* Action item: A word-for-word retyping of the listing below is required, with the pictures dropped.

---------- Task input ----------

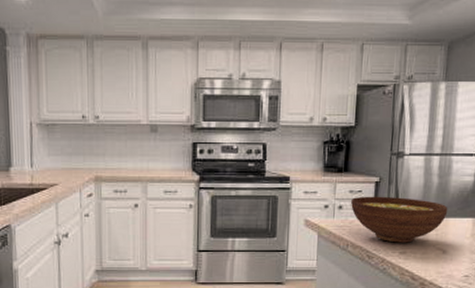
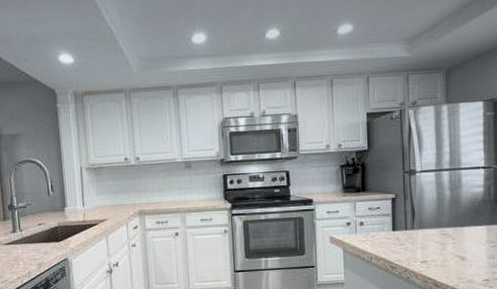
bowl: present [351,196,448,243] -> none [371,211,462,253]

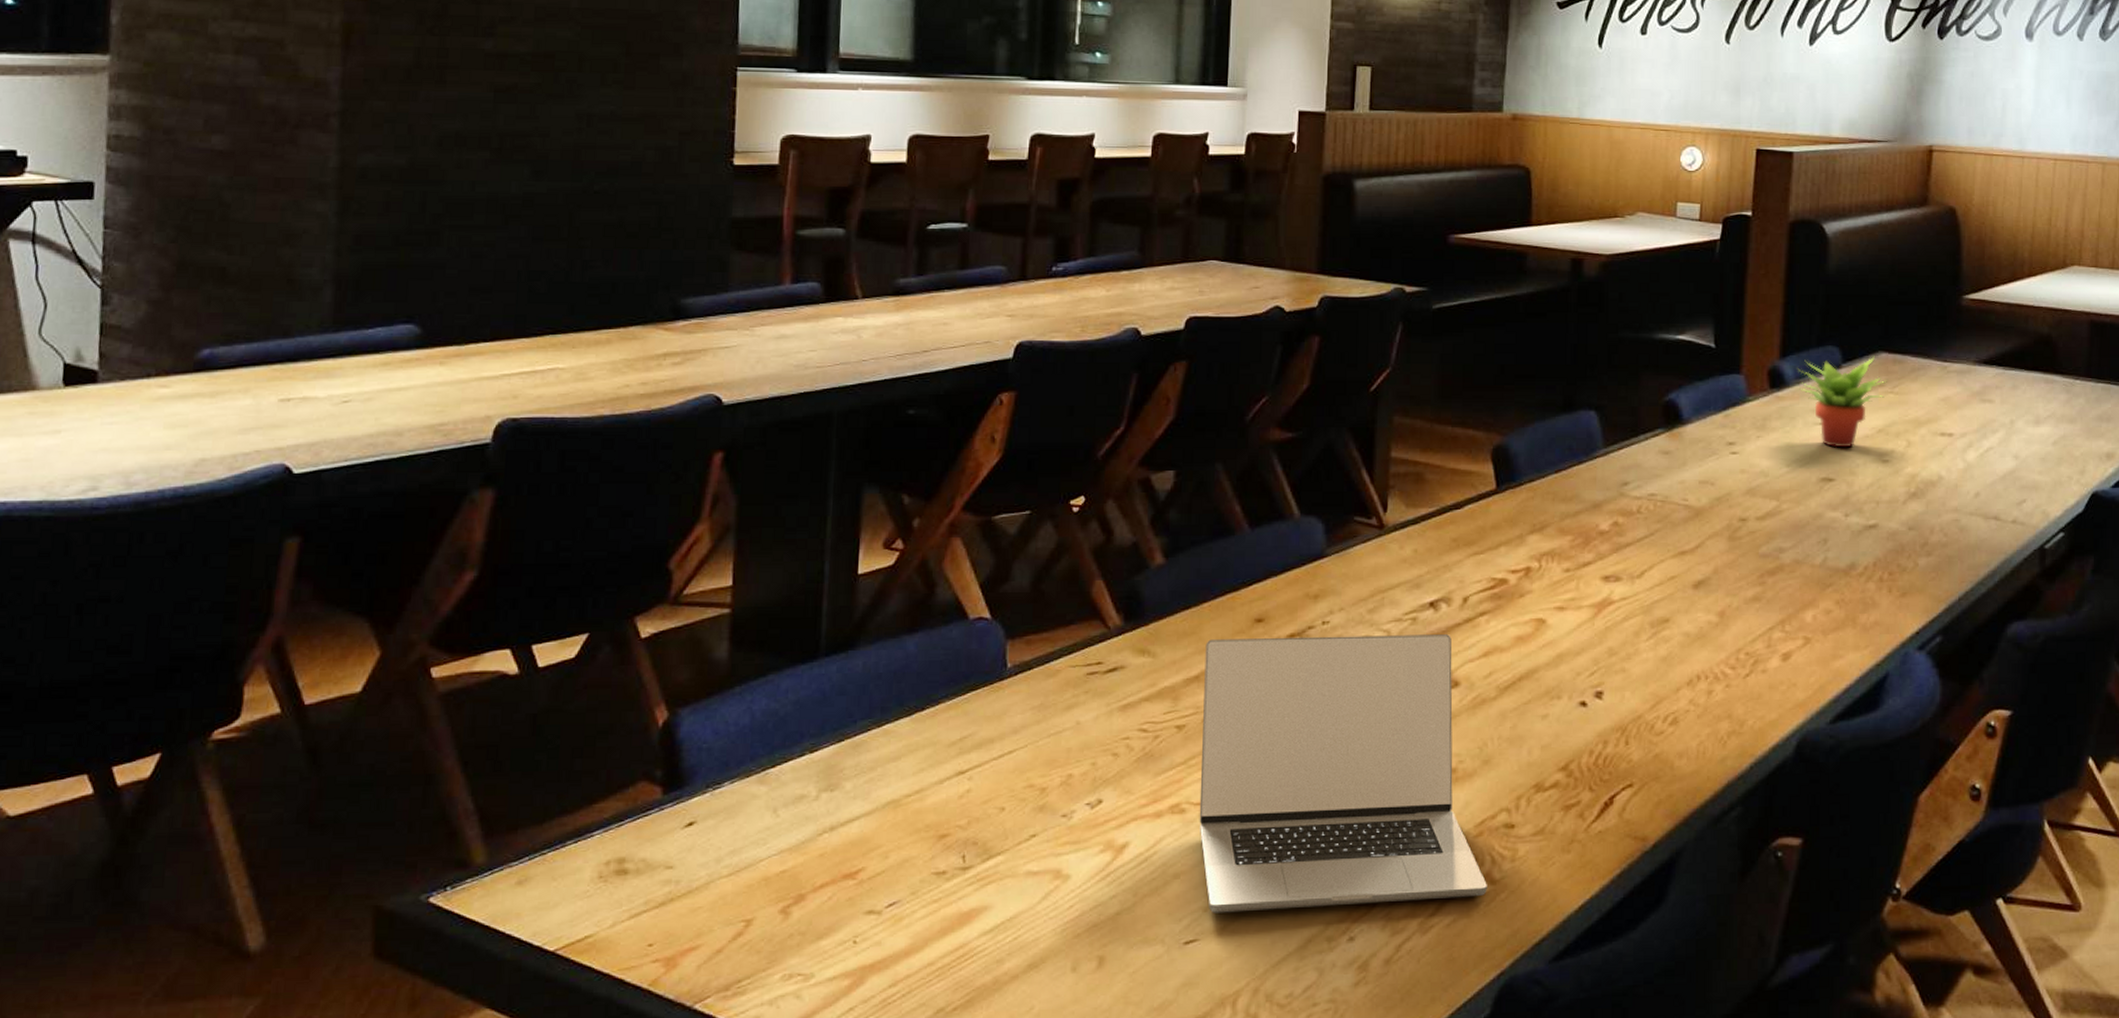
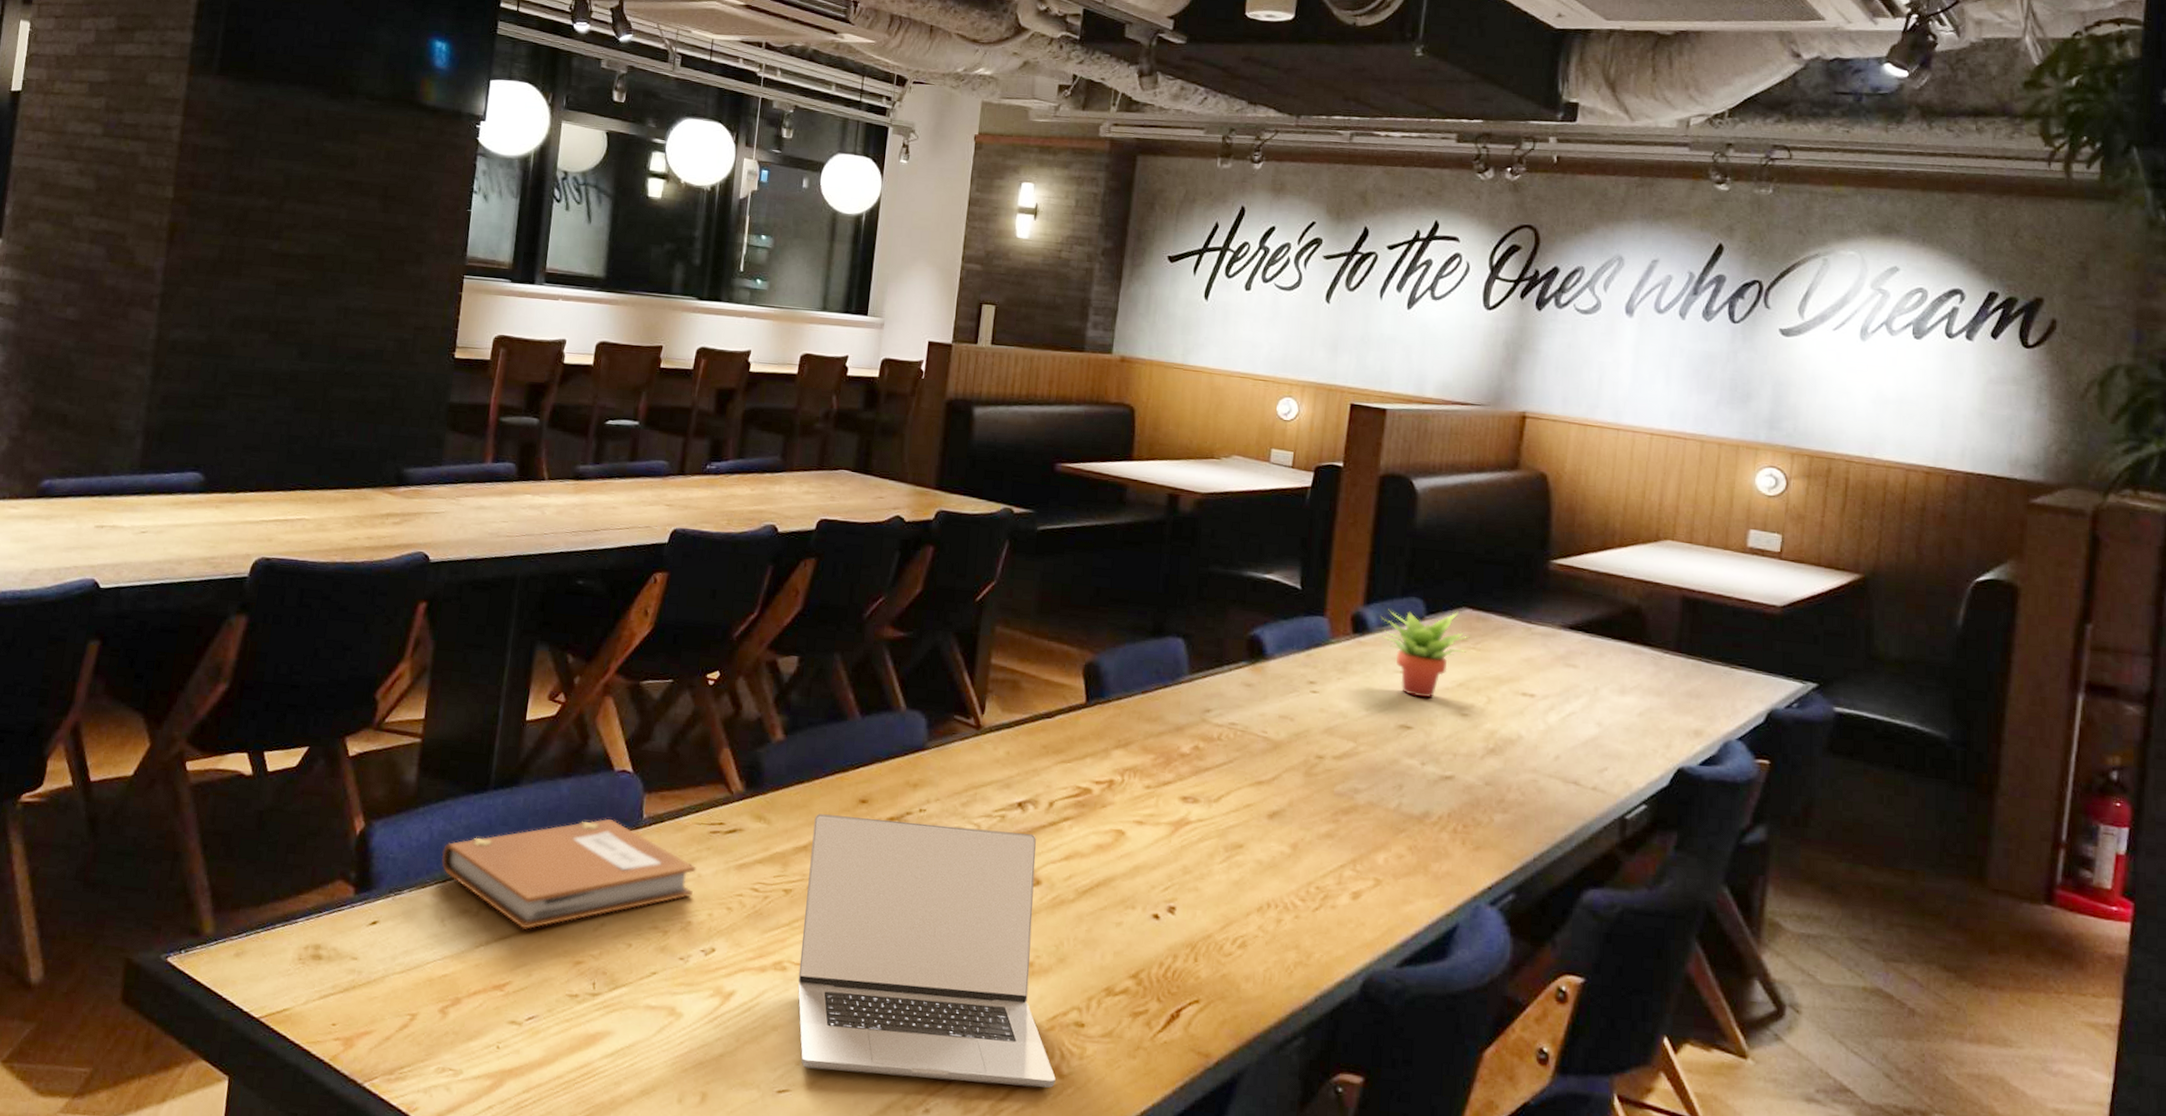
notebook: none [767,674,1074,808] -> present [441,819,697,929]

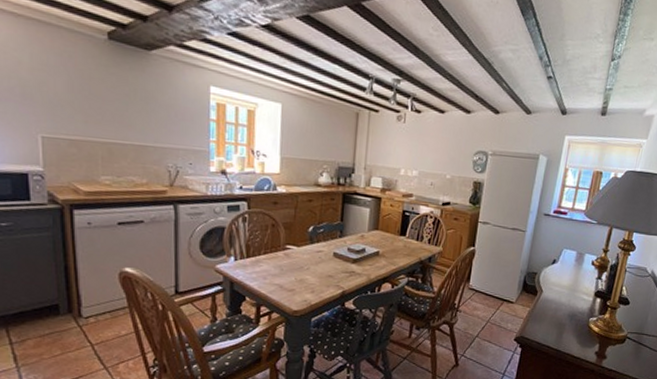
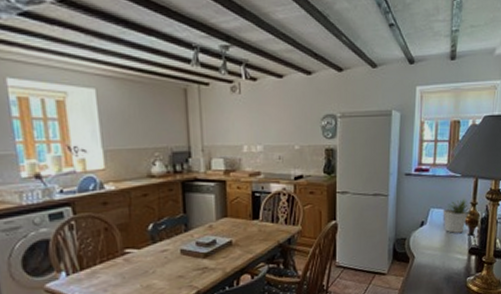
potted plant: none [575,244,601,275] -> present [444,199,470,233]

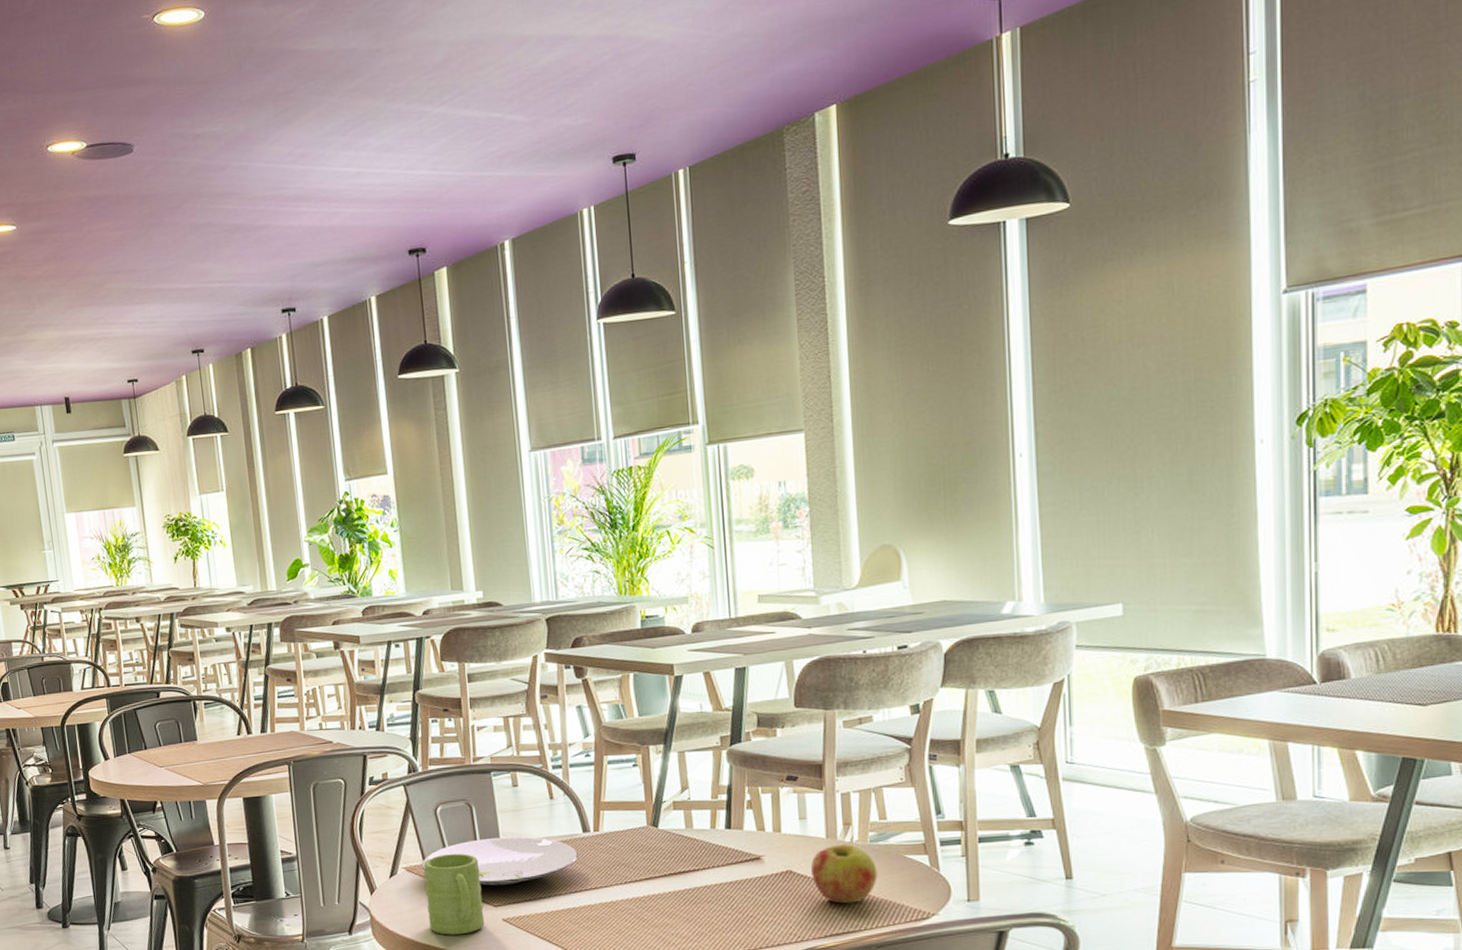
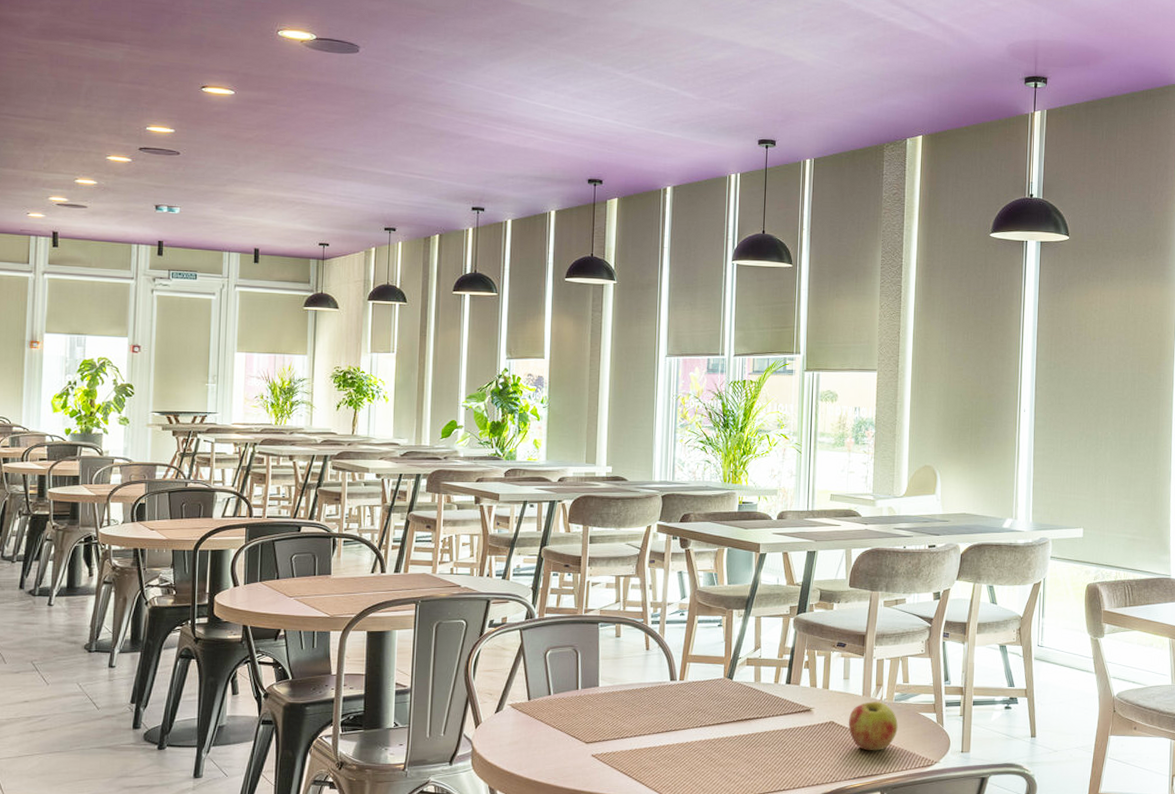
plate: present [421,836,578,887] -> none [526,681,664,725]
mug: present [424,853,485,935] -> none [526,693,578,768]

----------

* Task output:
bowl: present [351,196,448,243] -> none [371,211,462,253]

notebook: none [767,674,1074,808] -> present [441,819,697,929]

potted plant: none [575,244,601,275] -> present [444,199,470,233]

plate: present [421,836,578,887] -> none [526,681,664,725]
mug: present [424,853,485,935] -> none [526,693,578,768]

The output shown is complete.